=== Brano scelto ===

La Resistenza in cantina

Nemmeno il 25 aprile riesce a dare un minimo di compattezza all’attuale governo e tutto sommato è un bene: tutto il mal non vien per nuocere. È brutto doverlo ammettere, ma nella maggioranza parlamentare che sta guidando il Paese si annidano alcuni importanti e ben identificabili germi antidemocratici e tipici dei regimi da cui ci siamo liberati (?) nell’aprile del 1945.

Il sovranismo non è forse l’anticamera o la cantina del nazionalismo di più vecchia data? Il populismo non è un dato comune e costante dei regimi autoritari e il fascismo in Italia non andò al potere proprio sfruttando il malcontento qualunquistico che serpeggiava nella gente e che non trovava sbocchi politici convincenti nelle forze democratiche? Lo strisciante esorcismo contro il fenomeno migratorio non è una moderna e camuffata espressione di razzismo?

===

| Istruzione assegnata |
Continui il brano sul 25 aprile e la Resistenza a partire dall'ultima frase riportata. Le righe non hanno alcun ruolo in questo compito.

=== Dati ===

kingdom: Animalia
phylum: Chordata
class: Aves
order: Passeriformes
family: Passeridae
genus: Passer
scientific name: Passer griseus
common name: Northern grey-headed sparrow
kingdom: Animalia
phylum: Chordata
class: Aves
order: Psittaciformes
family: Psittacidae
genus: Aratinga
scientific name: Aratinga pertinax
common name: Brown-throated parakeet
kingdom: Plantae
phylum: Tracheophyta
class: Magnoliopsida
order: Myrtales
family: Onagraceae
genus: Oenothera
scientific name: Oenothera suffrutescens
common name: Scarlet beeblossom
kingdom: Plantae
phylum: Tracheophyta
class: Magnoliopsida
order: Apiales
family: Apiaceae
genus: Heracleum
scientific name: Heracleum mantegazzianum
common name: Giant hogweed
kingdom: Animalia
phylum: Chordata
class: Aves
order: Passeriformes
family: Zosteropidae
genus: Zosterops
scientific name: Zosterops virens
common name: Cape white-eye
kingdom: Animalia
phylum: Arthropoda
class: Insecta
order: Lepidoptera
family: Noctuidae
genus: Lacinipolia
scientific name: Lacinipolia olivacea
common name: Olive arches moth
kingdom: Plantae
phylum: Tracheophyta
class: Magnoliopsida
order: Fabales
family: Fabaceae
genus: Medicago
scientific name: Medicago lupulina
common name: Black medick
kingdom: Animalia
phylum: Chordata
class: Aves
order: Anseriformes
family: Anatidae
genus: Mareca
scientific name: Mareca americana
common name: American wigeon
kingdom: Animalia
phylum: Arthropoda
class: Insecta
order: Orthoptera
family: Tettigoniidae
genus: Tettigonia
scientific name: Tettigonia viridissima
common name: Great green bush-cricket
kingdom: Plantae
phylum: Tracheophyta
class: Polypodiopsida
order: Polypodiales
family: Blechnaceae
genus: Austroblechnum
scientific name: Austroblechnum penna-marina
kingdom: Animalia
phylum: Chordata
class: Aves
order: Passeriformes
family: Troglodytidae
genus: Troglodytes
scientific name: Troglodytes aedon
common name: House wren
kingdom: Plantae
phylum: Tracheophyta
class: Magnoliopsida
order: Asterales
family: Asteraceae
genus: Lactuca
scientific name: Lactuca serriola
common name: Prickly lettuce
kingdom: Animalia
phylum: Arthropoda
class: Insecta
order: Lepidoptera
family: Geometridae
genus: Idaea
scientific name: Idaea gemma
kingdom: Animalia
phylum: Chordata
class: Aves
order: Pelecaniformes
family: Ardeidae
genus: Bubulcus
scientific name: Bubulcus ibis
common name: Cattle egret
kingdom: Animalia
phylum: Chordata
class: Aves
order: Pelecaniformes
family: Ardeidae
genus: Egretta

===

| Risposta |
Come la mettono con questi evidenti segni di nostalgia quanti, pur provenendo ideologicamente, culturalmente, socialmente e politicamente dall’antifascismo e dalla Resistenza, votano bellamente Lega e M5S, che dei suddetti agenti patogeni sono portatori più o meno sani? Non voglio esagerare, ma come si sentirà chi ha dato la propria vita per combattere il nazifascismo di fronte al tradimento più o meno consapevole di coloro che si lasciano incantare dai serpenti? Possibile che dopo quasi settantacinque anni le coscienze siano talmente obnubilate da far prendere le lucciole pentaleghiste per lanterne democratiche?

Anche le recenti scaramucce tra Leghisti e Pentastellati in vista delle celebrazioni della liberazione non sono affatto convincenti, lasciano il tempo che trovano, puzzano di strumentale lontano un miglio: non so se sia più eloquente la ritrosia salviniana all’ufficialità delle manifestazioni o la frettolosa e distratta adesione dimaiana alle stesse. Sono le due facce di una stessa medaglia che non ha nulla a che vedere con la nostra difficile e mai terminata storia di positiva affrancatura dal nazifascismo. Litighino pure anche sui presupposti della nostra democrazia, dove ci sta il più ci sta anche il meno.

Insisto nel chiedermi come possa votare Lega un anziano combattente partigiano o un suo erede in linea retta, come possa buttarsi nelle braccia grilline un socialista o un cattolico che legga la storia del nostro Paese, come si possa gettare nella latrina il bambino dell’antifascismo assieme all’acqua sporca della democrazia corrotta e imperfetta.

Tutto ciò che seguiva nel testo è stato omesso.